Dalla “liquidità” alla Verità. Il Cinema e l'Amore.

L'idea di Amore, ormai inflazionata e instancabilmente equivoca sembra stia andando incontro a quella “liquidità” tanto profetizzata da Zygmunt Bauman. Il cinema, come tutti i linguaggi espressivi, non solo gioca un ruolo passivo, ma si propone anche nella sua veste di protagonista nel delineare luoghi e modalità dell'ormai graduale mutamento. Per essere più concreti...

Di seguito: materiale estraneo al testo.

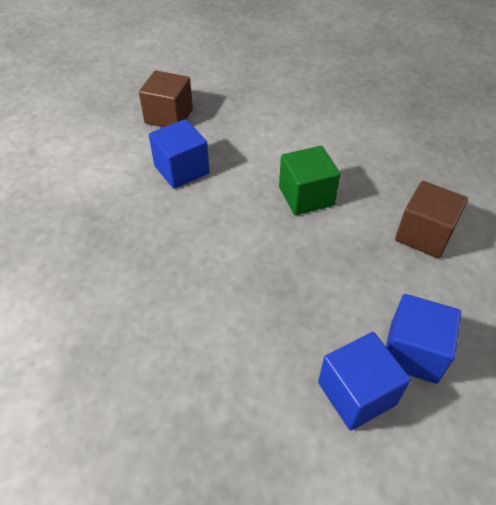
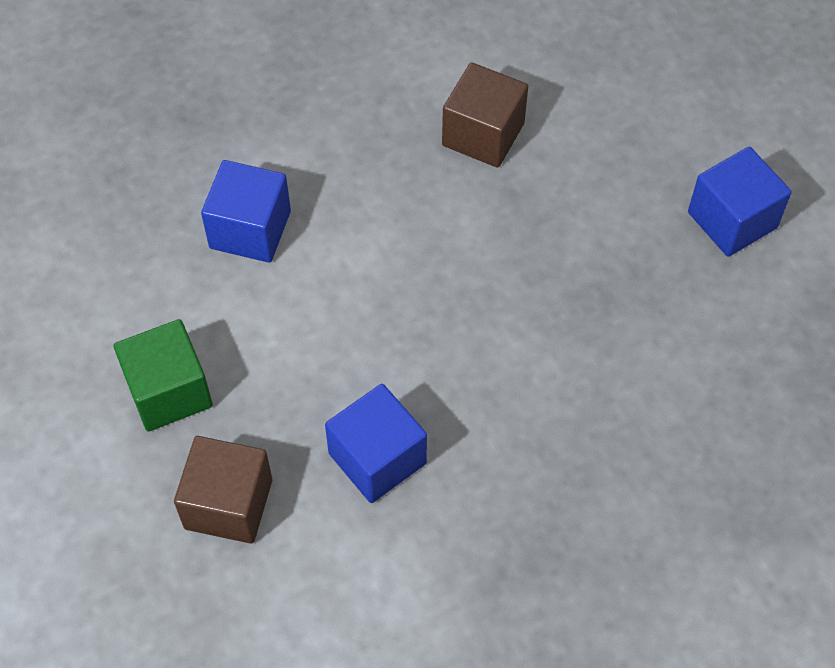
camera: 95 degrees left, 10 degrees up
green cube [279,146,341,215] -> green cube moved to [114,319,213,432]
blue cube [386,294,461,384] -> blue cube moved to [201,160,291,262]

Dalla “liquidità” alla Verità. Il Cinema e l'Amore.

da Quaderni Cannibali

del 20 febbraio 2007

L’idea di Amore, ormai inflazionata e instancabilmente equivoca sembra stia andando incontro a quella “liquidità” tanto profetizzata da Zygmunt Bauman. Il cinema, come tutti i linguaggi espressivi, non solo gioca un ruolo passivo, ma si propone anche nella sua veste di protagonista nel delineare luoghi e modalità dell’ormai graduale mutamento. Per essere più concreti e fare un esempio legato al cinema italiano, proprio nello stesso anno in cui il Cesnsis evidenziava un fenomeno tipicamente italiano della “famiglia lunga”, usciva sugli schermi un film tipicamente sociologico come L’Ultimo Bacio, che con l’abilità unica di Gabriele Muccino si è trasformato in una narrazione fotografica di quelle che erano le relazioni affettive tra il XX e XXI secolo.

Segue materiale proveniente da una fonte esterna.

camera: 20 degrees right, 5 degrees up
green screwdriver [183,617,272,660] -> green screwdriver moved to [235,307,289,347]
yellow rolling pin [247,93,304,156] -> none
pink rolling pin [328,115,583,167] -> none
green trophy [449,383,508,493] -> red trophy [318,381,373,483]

Allora ci chiediamo: qual è lo Sitz im Leben dell’Amore dei nostri giorni? Di certo credo che sia fuorviante e storicamente pleonastico il modello di Giovanni Veronesi con il suo Manuale d’amore, che richiama alla memoria la letteratura manualistica cinquecentesca dei De locis Theologicis di Melchior Cano (un modello scartato anche dal più ingenuo approccio ermeneutico). L’Amore non può essere predicato da sistematiche nomenclature, aride di vissuto soggettivo, al contrario, esso è intrinsecamente legato all’esperienza ricca delle sue infinite sfumature. Due produzioni cinematografiche ci possono aiutare in questo sguardo d’insieme: Innamorarsi a Manhattan (2005) e 50 volte primo bacio (2004).

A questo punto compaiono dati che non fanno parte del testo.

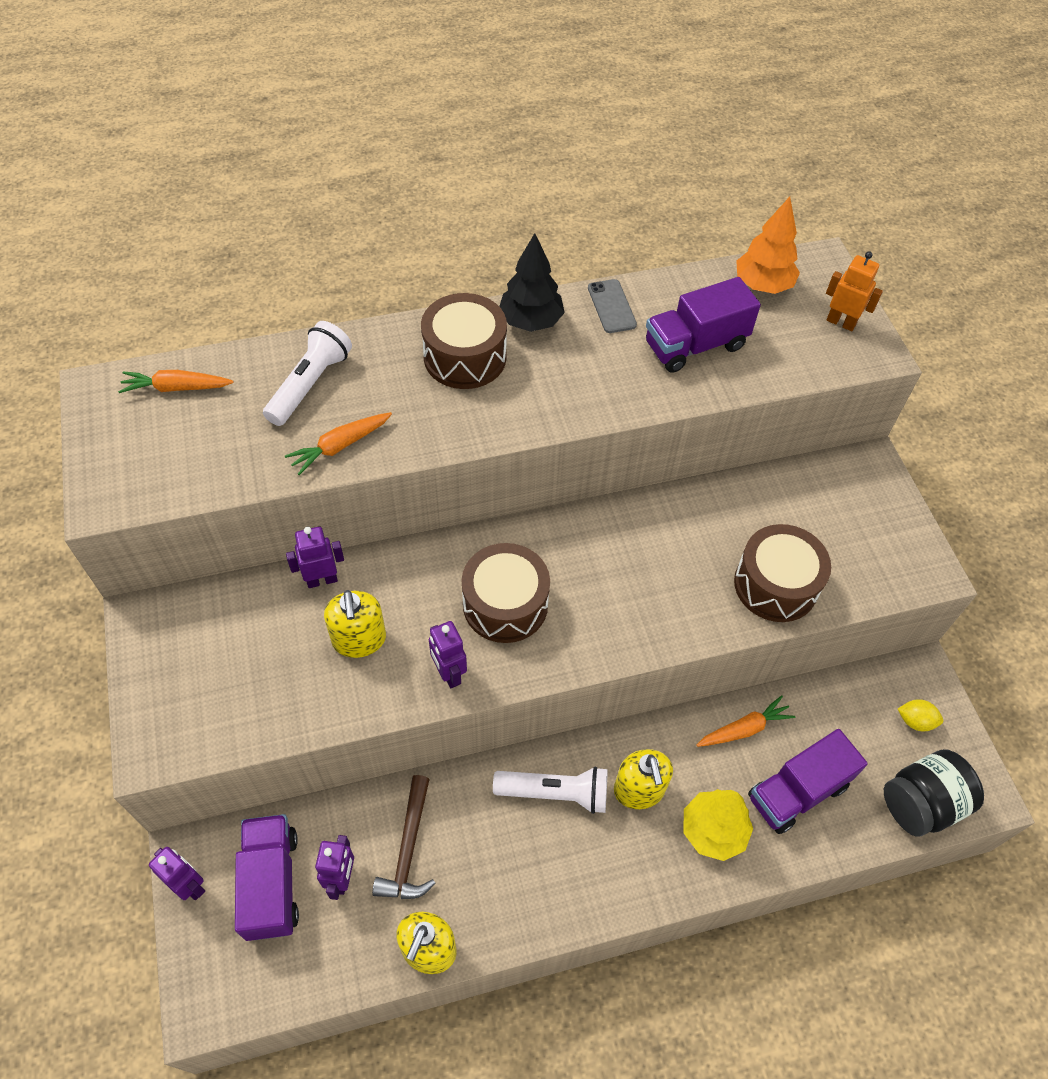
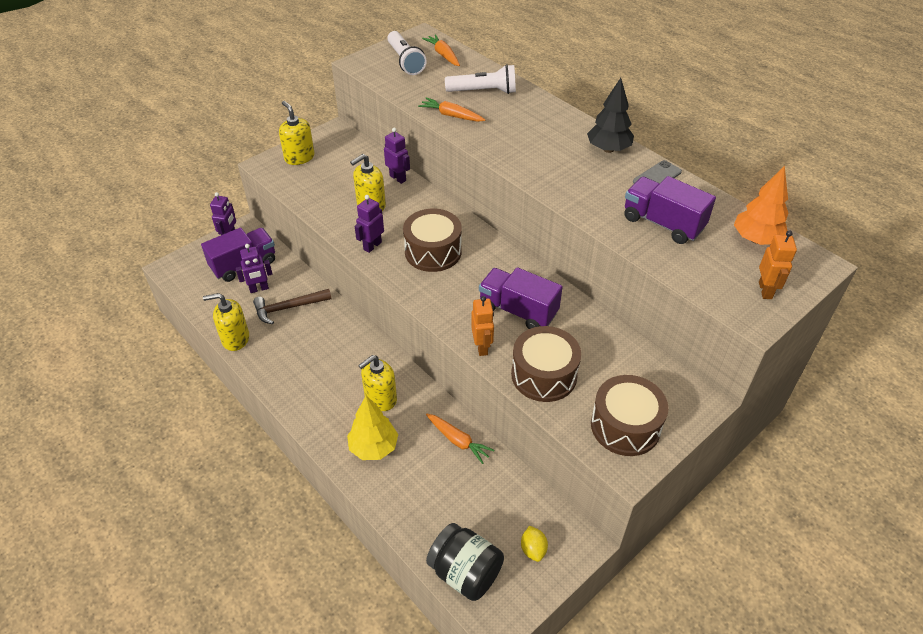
camera: 65 degrees right, 10 degrees down
brown drum [421,293,507,389] -> brown drum moved to [591,375,668,456]
white flashlight [493,766,608,814] -> white flashlight moved to [387,31,427,75]
purple truck [748,729,868,834] -> purple truck moved to [479,267,563,329]
none -> yellow soap dispenser [279,101,315,165]
none -> orange robot [471,296,494,356]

Il primo è un film di Mark Levin, che finalmente è approdato come regista dopo aver sceneggiato insieme a sua moglie Wimbledon (2004) e Madeline (1998). Propone un approccio fenomenologico all’esperienza amorosa e, pur sceneggiato da soggetti pre-adolescenziali, incarna l’epoché dell’amore nell’esperienza di ogni giorno, facendo cogliere allo spettatore elementi simili e dissimili con la propria esperienza. Il secondo è un film di Peter Segal, che con Adam Sandler ha ritentato la fortuna con L’altra sporca ultima meta nel 2005, ma purtroppo il botteghino non ha ripagato gli sforzi e la fama del poliedrico attore (cantante, produttore, sceneggiatore e regista) Il secondo film da me scelto, che è 50 volte primo bacio, evidenzia il continuo rinnovamento che l’Amore deve affrontare, senza mai potersi dire identico a sé stesso. Questo ci fa dire che  non c’è nulla di più evidente e vero dell’Amore, anzi per dirla alla Marcel: l’Amore è Verità. Se l’Amore deve essere predicato nella sua connotazione di verità, auspichiamo che il cinema ci parli sempre più dell’Amore congiunto alla Verità, altrimenti esso sarebbe pura mania, e, allo stesso tempo ci parli della Verità insieme all’Amore, altrimenti sarebbe freddo giudizio.

Il cinema fortunatamente accoglie questa identità e fugge dalle facili inclusioni per offrire sempre nuove vie all’idea inafferrabile di Amore, contrariamente a quella fredda “liquidità” tanto lontana dalla realtà. Quindi, come il cinema continuamente sostiene, non è che l’Amore stia svanendo, ma cresce sempre di più la coscienza che esso vada colto nella sua doppia anima: da un lato è unità differente, mentre dall’altro è differenza unificata.